Ṣaḥīḥ al-Bukhārī
صحيح البخاري
(84) Kitāb: Boetedoeningen voor Verbroken Eden
(٨٤) كتاب كفارات الأيمان
Hoofdstuk (2): De Uitspraak van Allāh (Verheven is Hij): {Allāh heeft voor jullie de ontbinding van jullie eden reeds voorgeschreven, en Allāh is jullie Meester, en Hij is de Alwetende, de Alwijze.}
(٢) بَابُ قَوْلِهِ تَعَالَى: {قَدْ فَرَضَ اللَّهُ لَكُمْ تَحِلَّةَ أَيْمَانِكُمْ وَاللَّهُ مَوْلاَكُمْ وَهْوَ الْعَلِيمُ الْحَكِيمُ}
Overgeleverd van Abū Hurayrah, dat een man naar de Profeet ﷺ kwam en zei: “Ik ben verloren!” Hij vroeg: “Wat is er met jou aan de hand?” Hij zei: “Ik heb gemeenschap gehad met mijn vrouw (terwijl ik vastte) in Ramaḍān.” Hij zei: “Kun jij een slaaf bevrijden?” Hij zei: “Nee.” Hij zei: “Kun jij twee opeenvolgende maanden vasten?” Hij zei: “Nee.” Hij zei: “Kun jij zestig behoeftigen voeden?” Hij zei: “Nee.” Hij zei: “Ga zitten.” Daarop ging hij zitten.
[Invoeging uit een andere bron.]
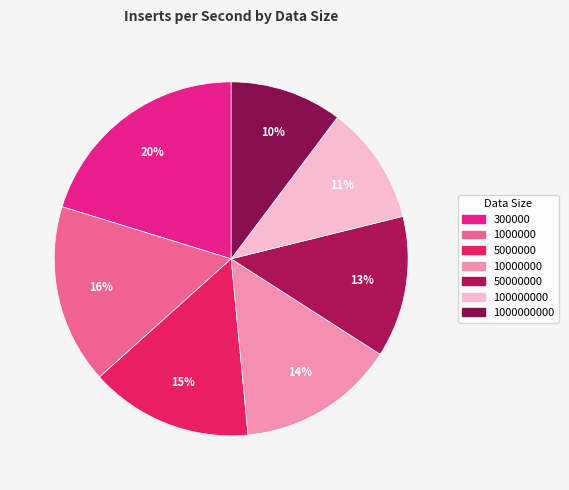

Count the number of slices in the pie.

7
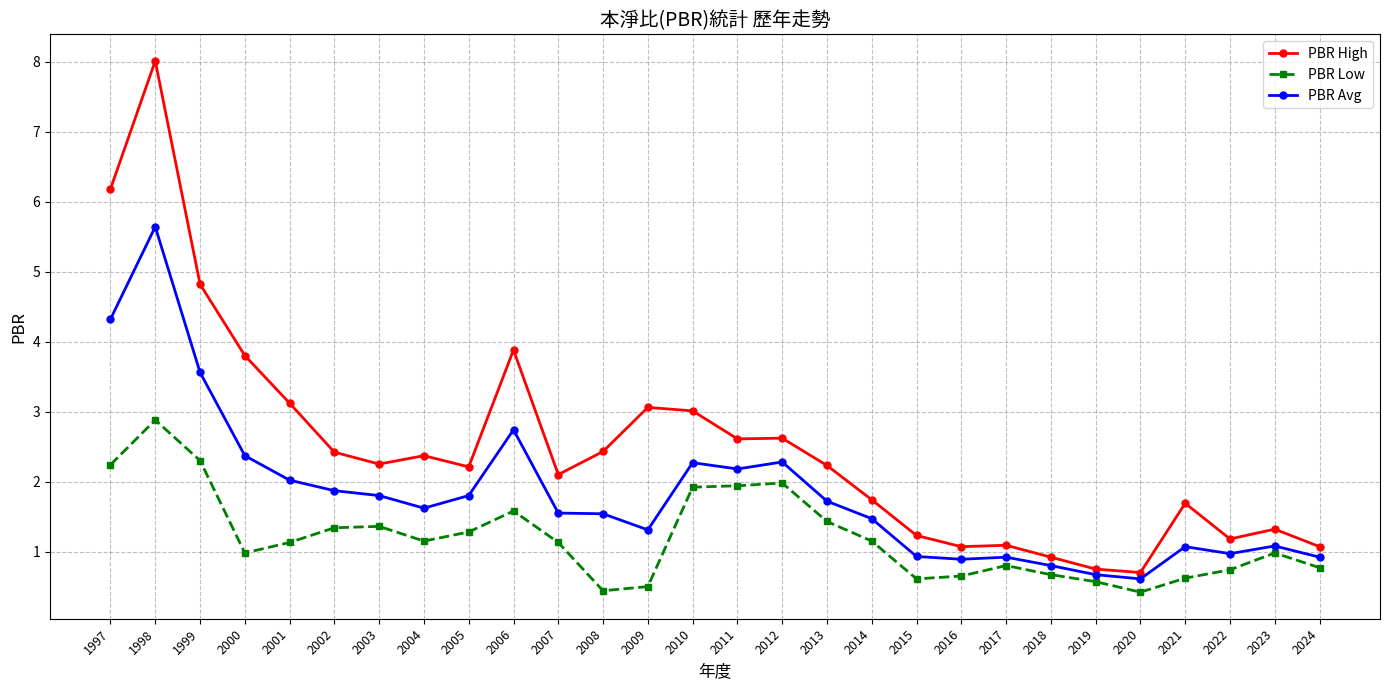

List the series in order of their peak value, lowest first.

PBR Low, PBR Avg, PBR High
Vervolgens werd er bij de Profeet ﷺ een ʿiraq gebracht met daarin dadels – en de ʿiraq is een grote mand – en hij zei: “Neem dit en geef het als liefdadigheid.” Hij zei: “Aan mensen die armer zijn dan wij?” Toen lachte de Profeet ﷺ totdat zijn kiezen zichtbaar werden, en hij zei: “Geef het te eten aan jouw gezin.”
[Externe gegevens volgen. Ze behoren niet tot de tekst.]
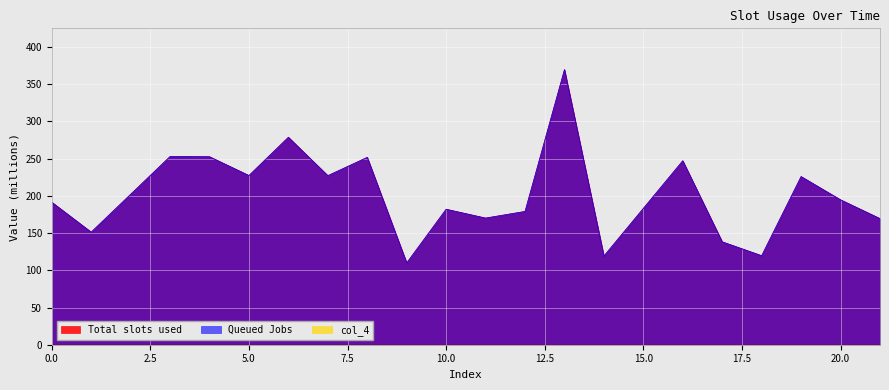

The col_2 series shows 170.1 at 11. True or false?

True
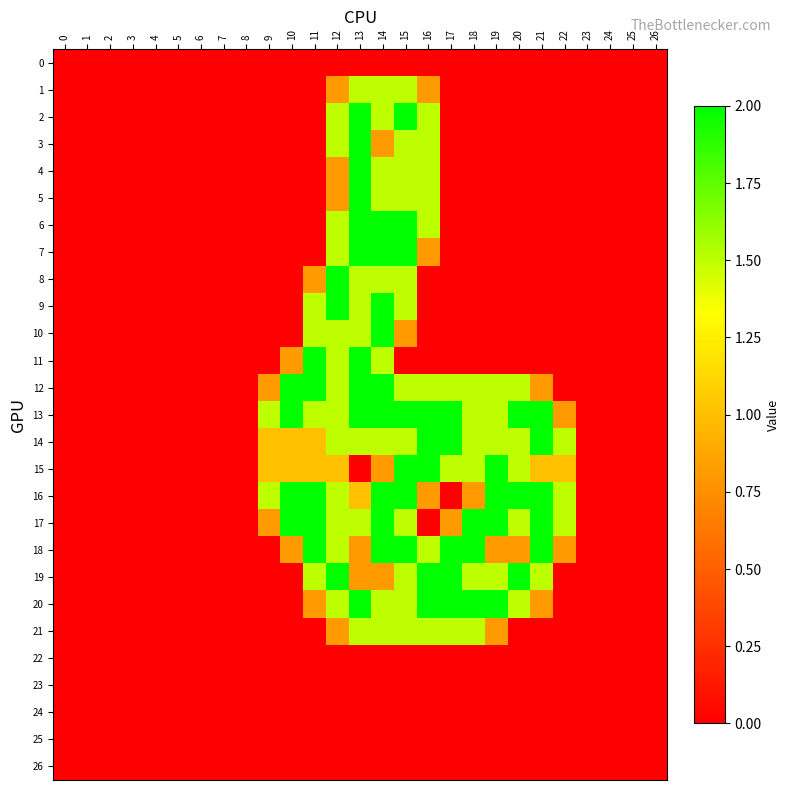

At which category is the sum across all series the highest?

14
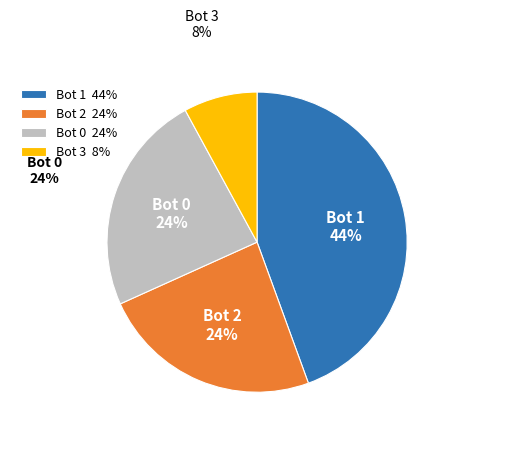

What percentage is NOT represented by 3?

92.1%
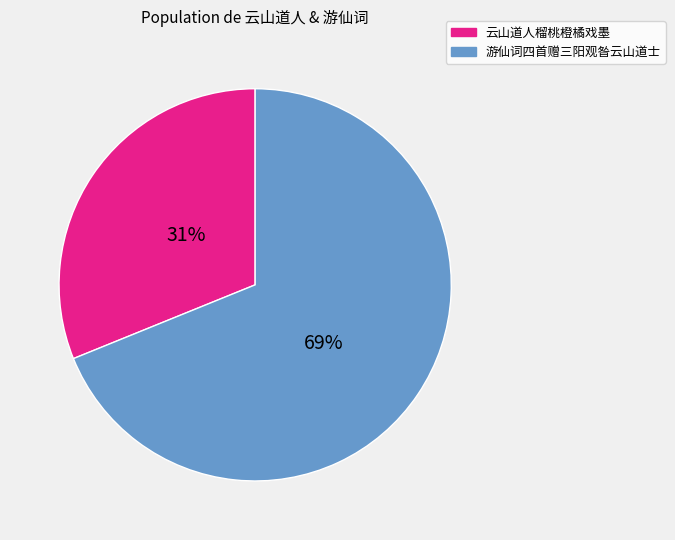

How many slices are in this pie chart?

2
حَدَّثَنَا عَلِيُّ بْنُ عَبْدِ اللَّهِ، حَدَّثَنَا سُفْيَانُ، عَنِ الزُّهْرِيِّ، قَالَ سَمِعْتُهُ مِنْ، فِيهِ عَنْ حُمَيْدِ بْنِ عَبْدِ الرَّحْمَنِ، عَنْ أَبِي هُرَيْرَةَ، قَالَ جَاءَ رَجُلٌ إِلَى النَّبِيِّ صلى الله عليه وسلم فَقَالَ هَلَكْتُ. قَالَ " مَا شَأْنُكَ ". قَالَ وَقَعْتُ عَلَى امْرَأَتِي فِي رَمَضَانَ. قَالَ " تَسْتَطِيعُ تُعْتِقُ رَقَبَةً ". قَالَ لاَ. قَالَ " فَهَلْ تَسْتَطِيعُ أَنْ تَصُومَ شَهْرَيْنِ مُتَتَابِعَيْنِ ". قَالَ لاَ. قَالَ " فَهَلْ تَسْتَطِيعُ أَنْ تُطْعِمَ سِتِّينَ مِسْكِينًا ". قَالَ لاَ. قَالَ " اجْلِسْ ". فَجَلَسَ فَأُتِيَ النَّبِيُّ صلى الله عليه وسلم بِعَرَقٍ فِيهِ تَمْرٌ ـ وَالْعَرَقُ الْمِكْتَلُ الضَّخْمُ ـ قَالَ " خُذْ هَذَا، فَتَصَدَّقْ بِهِ ". قَالَ أَعَلَى أَفْقَرَ مِنَّا، فَضَحِكَ النَّبِيُّ صلى الله عليه وسلم حَتَّى بَدَتْ نَوَاجِذُهُ قَالَ " أَطْعِمْهُ عِيَالَكَ ".